Roberto Casati en su Elogio del papel (Ariel, 2015) destaca que la lectura está amenazada («nos la roban», asevera) por el colonialismo digital. Pero no se trata de oponerse a lo digital, que tiene sus virtudes, y muchas, sino a su colonialismo, esto es, a la forzosa migración de todo al ámbito electrónico. El hecho de que el ordenador haya pasado de ser un instrumento de producción intelectual a un instrumento de consumo intelectual nos obliga a una respuesta anticolonialista. Nos obliga a hacer una migración selectiva, caso a caso. Es obvio que la fotografía tradicional no tiene ningún futuro, ni siquiera vintage, no así el voto, que presenta muchas amenazas en su versión electrónica.
Hay una alternativa complementaria tanto en el libro, como en el artículo en papel, que son ecológicos (papel reciclado y no consumo energético de pantallas y LED -tierras raras-). A fin de cuentas, el libro conserva el «formato cognitivo perfecto»: es secuencial, en él nada distrae la atención. En suma, y como sentencia Casati, la divulgación en papel ofrece las ventajas cognitivas allí donde aparecen las limitaciones tecnológicas frente a lo electrónico.
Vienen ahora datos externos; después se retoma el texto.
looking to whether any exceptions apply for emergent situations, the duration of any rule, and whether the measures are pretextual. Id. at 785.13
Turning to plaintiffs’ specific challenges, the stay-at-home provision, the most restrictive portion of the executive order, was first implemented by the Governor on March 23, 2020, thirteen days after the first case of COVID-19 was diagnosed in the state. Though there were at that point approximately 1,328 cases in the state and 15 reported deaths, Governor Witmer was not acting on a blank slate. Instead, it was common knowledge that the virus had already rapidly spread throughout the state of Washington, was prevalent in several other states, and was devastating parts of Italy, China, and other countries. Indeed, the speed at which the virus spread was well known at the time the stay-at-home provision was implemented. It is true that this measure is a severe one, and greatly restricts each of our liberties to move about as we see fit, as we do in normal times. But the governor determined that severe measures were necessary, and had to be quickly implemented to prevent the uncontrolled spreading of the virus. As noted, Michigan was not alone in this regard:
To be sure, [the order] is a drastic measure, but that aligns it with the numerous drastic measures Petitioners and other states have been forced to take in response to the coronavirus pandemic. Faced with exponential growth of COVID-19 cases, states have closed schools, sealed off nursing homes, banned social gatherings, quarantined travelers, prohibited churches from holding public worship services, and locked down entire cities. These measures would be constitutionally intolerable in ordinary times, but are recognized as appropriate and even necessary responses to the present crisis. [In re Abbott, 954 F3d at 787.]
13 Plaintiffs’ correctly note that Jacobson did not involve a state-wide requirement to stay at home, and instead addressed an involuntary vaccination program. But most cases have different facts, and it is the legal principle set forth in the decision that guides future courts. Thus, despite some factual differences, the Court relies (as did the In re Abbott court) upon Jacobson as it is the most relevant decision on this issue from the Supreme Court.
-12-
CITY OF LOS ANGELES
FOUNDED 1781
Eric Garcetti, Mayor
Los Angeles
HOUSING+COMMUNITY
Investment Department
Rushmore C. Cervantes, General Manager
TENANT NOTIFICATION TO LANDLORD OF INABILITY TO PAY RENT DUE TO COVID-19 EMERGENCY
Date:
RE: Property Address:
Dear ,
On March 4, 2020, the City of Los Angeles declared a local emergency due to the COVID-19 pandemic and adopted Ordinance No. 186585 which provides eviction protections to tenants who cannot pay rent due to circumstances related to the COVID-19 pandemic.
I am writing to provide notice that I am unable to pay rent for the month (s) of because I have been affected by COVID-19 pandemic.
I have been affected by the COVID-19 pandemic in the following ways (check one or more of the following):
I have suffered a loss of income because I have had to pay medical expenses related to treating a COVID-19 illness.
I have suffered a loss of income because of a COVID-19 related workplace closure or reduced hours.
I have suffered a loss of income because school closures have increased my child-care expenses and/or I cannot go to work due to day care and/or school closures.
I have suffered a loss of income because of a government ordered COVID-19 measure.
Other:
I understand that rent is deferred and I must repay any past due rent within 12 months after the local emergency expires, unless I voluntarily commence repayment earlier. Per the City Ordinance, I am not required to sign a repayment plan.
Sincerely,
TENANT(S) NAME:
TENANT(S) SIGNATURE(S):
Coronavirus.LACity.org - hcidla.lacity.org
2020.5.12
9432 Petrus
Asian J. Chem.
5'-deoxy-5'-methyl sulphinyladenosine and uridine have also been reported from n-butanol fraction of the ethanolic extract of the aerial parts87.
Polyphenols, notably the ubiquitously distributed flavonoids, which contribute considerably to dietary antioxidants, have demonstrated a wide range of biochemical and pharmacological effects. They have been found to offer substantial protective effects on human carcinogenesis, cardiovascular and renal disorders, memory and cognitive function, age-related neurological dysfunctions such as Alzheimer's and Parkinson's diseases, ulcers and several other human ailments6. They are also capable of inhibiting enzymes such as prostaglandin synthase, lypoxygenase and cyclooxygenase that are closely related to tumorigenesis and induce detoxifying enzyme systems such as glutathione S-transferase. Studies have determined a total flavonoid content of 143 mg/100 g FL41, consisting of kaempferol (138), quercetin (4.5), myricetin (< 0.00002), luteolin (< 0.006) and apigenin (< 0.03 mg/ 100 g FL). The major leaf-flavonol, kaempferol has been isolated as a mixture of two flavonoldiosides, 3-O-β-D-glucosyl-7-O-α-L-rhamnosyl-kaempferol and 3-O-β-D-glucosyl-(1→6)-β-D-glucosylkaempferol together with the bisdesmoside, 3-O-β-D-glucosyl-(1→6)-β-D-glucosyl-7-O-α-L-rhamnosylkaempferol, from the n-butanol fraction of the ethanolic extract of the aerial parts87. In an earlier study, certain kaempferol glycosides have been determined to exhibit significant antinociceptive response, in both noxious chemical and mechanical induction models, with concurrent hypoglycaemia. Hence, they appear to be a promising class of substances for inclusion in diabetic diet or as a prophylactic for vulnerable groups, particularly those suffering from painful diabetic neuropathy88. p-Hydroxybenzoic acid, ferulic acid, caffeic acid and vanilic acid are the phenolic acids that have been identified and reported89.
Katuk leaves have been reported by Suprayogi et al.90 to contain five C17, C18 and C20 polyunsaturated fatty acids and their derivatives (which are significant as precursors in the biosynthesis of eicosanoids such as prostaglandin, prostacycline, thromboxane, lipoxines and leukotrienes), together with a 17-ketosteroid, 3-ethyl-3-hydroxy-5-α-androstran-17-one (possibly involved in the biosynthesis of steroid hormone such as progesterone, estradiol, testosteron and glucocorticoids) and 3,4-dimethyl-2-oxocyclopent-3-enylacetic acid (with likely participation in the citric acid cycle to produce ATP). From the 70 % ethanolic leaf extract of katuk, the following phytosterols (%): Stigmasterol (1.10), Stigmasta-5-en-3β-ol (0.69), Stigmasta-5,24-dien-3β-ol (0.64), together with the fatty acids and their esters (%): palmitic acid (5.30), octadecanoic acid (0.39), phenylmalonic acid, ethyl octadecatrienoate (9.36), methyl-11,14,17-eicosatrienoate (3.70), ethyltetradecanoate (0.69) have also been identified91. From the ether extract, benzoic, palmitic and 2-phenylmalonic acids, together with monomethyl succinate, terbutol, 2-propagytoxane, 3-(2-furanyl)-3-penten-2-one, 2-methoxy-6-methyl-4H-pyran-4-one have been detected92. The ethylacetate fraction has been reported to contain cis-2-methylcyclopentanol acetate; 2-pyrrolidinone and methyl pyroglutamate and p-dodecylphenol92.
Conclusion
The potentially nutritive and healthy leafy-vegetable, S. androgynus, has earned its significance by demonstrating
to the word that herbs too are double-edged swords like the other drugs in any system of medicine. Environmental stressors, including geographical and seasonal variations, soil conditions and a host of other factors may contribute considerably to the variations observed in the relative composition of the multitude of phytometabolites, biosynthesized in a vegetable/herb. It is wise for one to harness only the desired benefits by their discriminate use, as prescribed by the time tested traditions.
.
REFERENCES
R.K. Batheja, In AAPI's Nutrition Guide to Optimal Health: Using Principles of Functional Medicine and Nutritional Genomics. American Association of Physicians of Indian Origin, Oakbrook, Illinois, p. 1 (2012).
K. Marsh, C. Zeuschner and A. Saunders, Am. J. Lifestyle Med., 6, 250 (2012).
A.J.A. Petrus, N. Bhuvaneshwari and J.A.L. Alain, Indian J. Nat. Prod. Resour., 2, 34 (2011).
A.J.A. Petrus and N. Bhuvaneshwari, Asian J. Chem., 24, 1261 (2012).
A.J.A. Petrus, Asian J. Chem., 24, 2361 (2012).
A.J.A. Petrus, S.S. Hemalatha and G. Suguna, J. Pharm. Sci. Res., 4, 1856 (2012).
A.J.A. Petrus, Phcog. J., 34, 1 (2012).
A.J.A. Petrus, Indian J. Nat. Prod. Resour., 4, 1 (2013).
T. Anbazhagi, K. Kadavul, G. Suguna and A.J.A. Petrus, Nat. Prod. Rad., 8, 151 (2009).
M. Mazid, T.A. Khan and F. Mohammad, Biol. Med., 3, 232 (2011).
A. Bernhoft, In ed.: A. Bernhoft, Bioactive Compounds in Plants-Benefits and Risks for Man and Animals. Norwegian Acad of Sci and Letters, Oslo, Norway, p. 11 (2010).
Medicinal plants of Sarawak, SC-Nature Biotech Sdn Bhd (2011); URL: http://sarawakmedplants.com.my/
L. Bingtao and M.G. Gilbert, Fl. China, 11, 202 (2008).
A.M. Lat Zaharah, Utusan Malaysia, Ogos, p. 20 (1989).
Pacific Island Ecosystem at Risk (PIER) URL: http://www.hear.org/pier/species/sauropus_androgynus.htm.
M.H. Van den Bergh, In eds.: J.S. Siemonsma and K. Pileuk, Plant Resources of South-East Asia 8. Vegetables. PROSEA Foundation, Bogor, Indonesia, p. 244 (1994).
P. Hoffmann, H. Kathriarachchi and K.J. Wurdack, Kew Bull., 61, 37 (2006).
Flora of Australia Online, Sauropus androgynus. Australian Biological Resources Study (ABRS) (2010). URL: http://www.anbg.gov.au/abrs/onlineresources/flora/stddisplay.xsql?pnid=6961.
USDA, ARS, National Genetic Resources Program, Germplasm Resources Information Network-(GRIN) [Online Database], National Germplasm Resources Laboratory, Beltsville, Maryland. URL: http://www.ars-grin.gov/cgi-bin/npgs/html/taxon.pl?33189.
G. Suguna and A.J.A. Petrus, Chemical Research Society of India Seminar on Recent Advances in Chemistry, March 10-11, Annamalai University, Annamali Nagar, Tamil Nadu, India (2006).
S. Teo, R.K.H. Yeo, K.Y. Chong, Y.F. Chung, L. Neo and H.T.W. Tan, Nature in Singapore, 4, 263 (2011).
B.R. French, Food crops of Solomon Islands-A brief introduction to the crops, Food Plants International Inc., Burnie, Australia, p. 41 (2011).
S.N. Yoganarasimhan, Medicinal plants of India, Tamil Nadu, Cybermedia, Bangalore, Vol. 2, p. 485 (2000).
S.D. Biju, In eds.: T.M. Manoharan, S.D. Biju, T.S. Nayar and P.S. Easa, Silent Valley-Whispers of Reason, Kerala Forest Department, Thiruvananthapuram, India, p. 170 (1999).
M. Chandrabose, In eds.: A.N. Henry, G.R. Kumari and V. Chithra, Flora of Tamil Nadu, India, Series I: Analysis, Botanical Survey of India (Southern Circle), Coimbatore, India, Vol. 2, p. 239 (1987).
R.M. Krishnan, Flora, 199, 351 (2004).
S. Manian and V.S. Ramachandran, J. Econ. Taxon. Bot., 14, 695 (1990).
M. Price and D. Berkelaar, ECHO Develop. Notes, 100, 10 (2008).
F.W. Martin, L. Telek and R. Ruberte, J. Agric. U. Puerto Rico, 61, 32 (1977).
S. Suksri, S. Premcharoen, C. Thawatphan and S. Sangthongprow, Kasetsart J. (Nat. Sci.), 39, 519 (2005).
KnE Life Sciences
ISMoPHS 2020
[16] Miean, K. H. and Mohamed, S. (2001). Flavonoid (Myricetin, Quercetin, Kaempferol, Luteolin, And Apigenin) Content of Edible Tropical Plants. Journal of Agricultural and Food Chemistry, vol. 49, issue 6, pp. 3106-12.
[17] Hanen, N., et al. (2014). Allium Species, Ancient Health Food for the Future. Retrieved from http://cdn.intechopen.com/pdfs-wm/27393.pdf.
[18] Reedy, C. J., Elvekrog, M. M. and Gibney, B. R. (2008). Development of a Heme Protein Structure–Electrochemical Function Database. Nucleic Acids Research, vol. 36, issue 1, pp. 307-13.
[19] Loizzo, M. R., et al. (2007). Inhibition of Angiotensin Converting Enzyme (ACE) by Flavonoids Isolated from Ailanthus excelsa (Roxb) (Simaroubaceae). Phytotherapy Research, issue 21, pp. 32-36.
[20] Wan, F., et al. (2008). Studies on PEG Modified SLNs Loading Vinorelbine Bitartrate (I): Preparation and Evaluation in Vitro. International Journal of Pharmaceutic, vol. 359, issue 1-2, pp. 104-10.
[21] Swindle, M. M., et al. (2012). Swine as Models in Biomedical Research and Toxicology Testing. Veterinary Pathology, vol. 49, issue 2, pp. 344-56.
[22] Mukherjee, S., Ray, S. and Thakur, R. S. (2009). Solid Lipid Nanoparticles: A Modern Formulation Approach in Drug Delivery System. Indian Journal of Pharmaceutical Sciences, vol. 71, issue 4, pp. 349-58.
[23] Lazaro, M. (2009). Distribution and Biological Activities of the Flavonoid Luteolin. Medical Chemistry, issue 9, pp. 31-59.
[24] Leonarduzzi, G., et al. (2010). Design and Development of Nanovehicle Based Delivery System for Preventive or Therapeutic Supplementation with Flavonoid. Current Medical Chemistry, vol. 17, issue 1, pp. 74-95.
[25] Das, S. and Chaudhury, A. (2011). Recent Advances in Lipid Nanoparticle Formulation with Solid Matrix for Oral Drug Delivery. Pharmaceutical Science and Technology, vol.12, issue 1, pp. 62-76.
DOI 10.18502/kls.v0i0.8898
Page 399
Historia 16 resultó un ejemplo antológico de divulgación histórica. Su primer número apareció el 1 de mayo de 1976, previo consejo de redacción. Presididos por Luis González Seara, pronto ministro de Educación, reunía una nómina impresionante: Miguel Artola, Stanley Payne, Manuel Tuñón de Lara, Guy Hermet, Raymond Carr, Gabriel Jackson, Alejandro Muñoz Alonso, Hugh Thomas, José Antonio Maravall o Julio Valdeón. Su director, David Solar, era un periodista con cierta formación histórica que procedía de la sección de Internacional (Madrid, Colpisa, Informe Semanal); siempre había tratado de hacer crónicas con sus antecedentes. Por tanto, Historia 16 tuvo siempre hilo directo con la actualidad. España se encontraba en plena Transición democrática y la revista empezó a desvelar temas frecuentemente tabú (Guerra Civil, masonería, Inquisición, colonialismo español, etc.). Hasta su desaparición en 1998 supuso un excepcional botón de muestra de las bondades de la divulgación histórica.
Su referente aún nos sirve porque en la verdadera era de la velocidad y lo instantáneo, estamos obligados a divulgar haciendo periodismo Eric Clapton, de factura lenta. Porque, como ha escrito Albiac sobre las Tristezas del desterrado Ovidio, «no se puede escribir tanta belleza para no ser leída».